Die Schlange schreibt ihren eigenen Buchstaben, die Brillenschlange schreibt ein s und ein scharf-s. Ein ihr nachgebildetes Bild im Wort. Verewigte Beziehung zwischen Laut und Tier.

Das lernen schon Kinder, S mit der Schlange zu verbinden; das kann man sich mit am besten merken. Buchstabenphysisch auf sich selbst zurückgebogene Bezüge. Offenheit noch zulassend. Die Schlange ist kein Kreis, wenn sie am Schreibtisch sitzt, am Lesepult, auf der Bühne. 

Das Cover der Stuttgarter Lyriknacht in Beziehung zu setzen mit der Veranstaltung, das Öffnen von Fragilität, der Möglichkeitsraum von Lauschwäldern, Leuchtspuren, vergangenen Landschaften, eigenen Sprachen und Kosmen, Fixsternen. 

Mich wieder einzunorden mitten drin. Man hat das so vermisst. Unverhoffte Geschenke, verhoffte. 

In der Begegnung wieder fühlen dürfen, wie sehr man Sprache liebt. Die Sprache des anderen, die eigene, die Korrespondenz. 

Nachdenken über Autorschaft, über das Lebensnotwendige der Lyrik. Gerade heute. Gerade hier. In die Lücke treten. Das Leben trotz allem in Sprache aufnehmen, feiern, zerpflücken, vergolden.
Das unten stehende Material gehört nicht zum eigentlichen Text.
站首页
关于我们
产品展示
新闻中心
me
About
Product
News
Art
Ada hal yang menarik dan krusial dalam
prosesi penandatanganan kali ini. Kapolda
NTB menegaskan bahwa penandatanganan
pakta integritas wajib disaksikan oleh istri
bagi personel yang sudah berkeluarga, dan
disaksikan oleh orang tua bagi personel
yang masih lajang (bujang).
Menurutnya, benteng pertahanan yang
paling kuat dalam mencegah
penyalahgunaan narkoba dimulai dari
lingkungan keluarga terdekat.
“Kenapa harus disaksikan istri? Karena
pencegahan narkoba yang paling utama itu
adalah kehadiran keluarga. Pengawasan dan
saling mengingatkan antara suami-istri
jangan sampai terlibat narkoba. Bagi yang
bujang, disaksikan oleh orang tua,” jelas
Kein unbewusster Rausch an der Sprache, ein bewusster und nährender Vorgang. 

Den Orten und Menschen dankbar sein, an denen dies für einen Moment lang baumhoch im Blühen steht. 

Halbklar am nächsten Morgen sich ganz anderen Schlaf aus den Augen waschen.

Lauter durchgetragene S und Z. Zischen und Schnorcheln, Näseln und Züngeln. 

Nach langer Zeit des Hungers. 

Nichts kommt nur aus sich. Die Schlange ist kein Kreis.